Could you count the lines in the listing that include the word "کافه"? Give only the number.
★ ★ ★ ★
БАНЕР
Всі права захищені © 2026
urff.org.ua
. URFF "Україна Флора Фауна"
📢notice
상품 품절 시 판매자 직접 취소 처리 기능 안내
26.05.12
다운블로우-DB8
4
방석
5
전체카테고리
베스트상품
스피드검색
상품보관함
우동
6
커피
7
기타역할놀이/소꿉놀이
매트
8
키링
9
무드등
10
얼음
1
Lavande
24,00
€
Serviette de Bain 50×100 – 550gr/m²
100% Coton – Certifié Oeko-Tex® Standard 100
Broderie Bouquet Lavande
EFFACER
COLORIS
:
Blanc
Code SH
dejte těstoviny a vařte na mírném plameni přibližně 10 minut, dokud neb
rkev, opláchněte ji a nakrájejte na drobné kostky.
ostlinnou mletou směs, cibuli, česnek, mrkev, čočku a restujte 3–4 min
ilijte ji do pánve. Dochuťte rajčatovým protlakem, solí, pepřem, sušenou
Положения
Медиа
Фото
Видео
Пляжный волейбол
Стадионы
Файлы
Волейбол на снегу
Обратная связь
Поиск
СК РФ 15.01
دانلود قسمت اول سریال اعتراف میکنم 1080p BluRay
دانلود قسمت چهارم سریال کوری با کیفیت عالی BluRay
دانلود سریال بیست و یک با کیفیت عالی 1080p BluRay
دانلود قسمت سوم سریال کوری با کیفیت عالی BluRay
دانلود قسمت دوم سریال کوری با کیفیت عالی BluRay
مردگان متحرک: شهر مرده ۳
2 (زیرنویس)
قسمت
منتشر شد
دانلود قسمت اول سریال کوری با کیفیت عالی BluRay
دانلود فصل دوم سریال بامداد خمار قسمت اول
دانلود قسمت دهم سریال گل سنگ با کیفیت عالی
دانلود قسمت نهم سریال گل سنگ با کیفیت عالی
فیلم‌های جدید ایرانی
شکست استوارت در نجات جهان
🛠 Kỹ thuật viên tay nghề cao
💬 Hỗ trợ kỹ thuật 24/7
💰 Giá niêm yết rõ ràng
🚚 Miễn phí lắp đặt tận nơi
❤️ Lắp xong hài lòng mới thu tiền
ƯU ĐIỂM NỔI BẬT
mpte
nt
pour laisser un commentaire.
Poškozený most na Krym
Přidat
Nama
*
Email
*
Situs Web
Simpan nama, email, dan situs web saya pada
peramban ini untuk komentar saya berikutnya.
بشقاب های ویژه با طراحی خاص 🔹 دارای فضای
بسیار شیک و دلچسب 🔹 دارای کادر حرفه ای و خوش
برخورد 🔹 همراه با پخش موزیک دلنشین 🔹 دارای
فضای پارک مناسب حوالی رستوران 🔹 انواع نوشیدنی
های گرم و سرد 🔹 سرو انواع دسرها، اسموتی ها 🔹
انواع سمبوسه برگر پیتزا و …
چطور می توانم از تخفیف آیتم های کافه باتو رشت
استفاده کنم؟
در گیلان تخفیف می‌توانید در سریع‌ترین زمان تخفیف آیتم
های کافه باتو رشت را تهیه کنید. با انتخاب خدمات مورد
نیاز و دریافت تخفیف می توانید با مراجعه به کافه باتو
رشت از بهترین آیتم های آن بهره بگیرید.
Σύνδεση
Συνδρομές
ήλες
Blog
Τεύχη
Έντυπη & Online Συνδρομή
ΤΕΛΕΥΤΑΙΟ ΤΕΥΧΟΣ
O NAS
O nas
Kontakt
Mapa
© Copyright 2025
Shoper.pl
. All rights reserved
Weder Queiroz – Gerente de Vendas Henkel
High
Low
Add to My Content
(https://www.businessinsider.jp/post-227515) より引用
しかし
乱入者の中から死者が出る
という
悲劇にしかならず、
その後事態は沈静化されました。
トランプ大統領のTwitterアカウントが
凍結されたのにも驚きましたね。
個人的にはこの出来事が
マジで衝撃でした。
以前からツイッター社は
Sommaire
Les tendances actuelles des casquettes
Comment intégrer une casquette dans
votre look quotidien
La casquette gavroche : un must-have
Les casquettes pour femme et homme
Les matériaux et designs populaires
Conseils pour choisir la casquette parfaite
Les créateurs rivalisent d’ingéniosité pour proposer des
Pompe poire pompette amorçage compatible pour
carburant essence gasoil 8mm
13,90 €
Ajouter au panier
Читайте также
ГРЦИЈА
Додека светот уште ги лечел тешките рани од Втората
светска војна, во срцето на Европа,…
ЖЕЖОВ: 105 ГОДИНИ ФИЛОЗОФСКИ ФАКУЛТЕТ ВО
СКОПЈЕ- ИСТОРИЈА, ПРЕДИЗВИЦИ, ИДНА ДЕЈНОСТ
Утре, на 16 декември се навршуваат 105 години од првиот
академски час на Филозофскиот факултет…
★ ★ ★ ★
**Response to the exercise**
3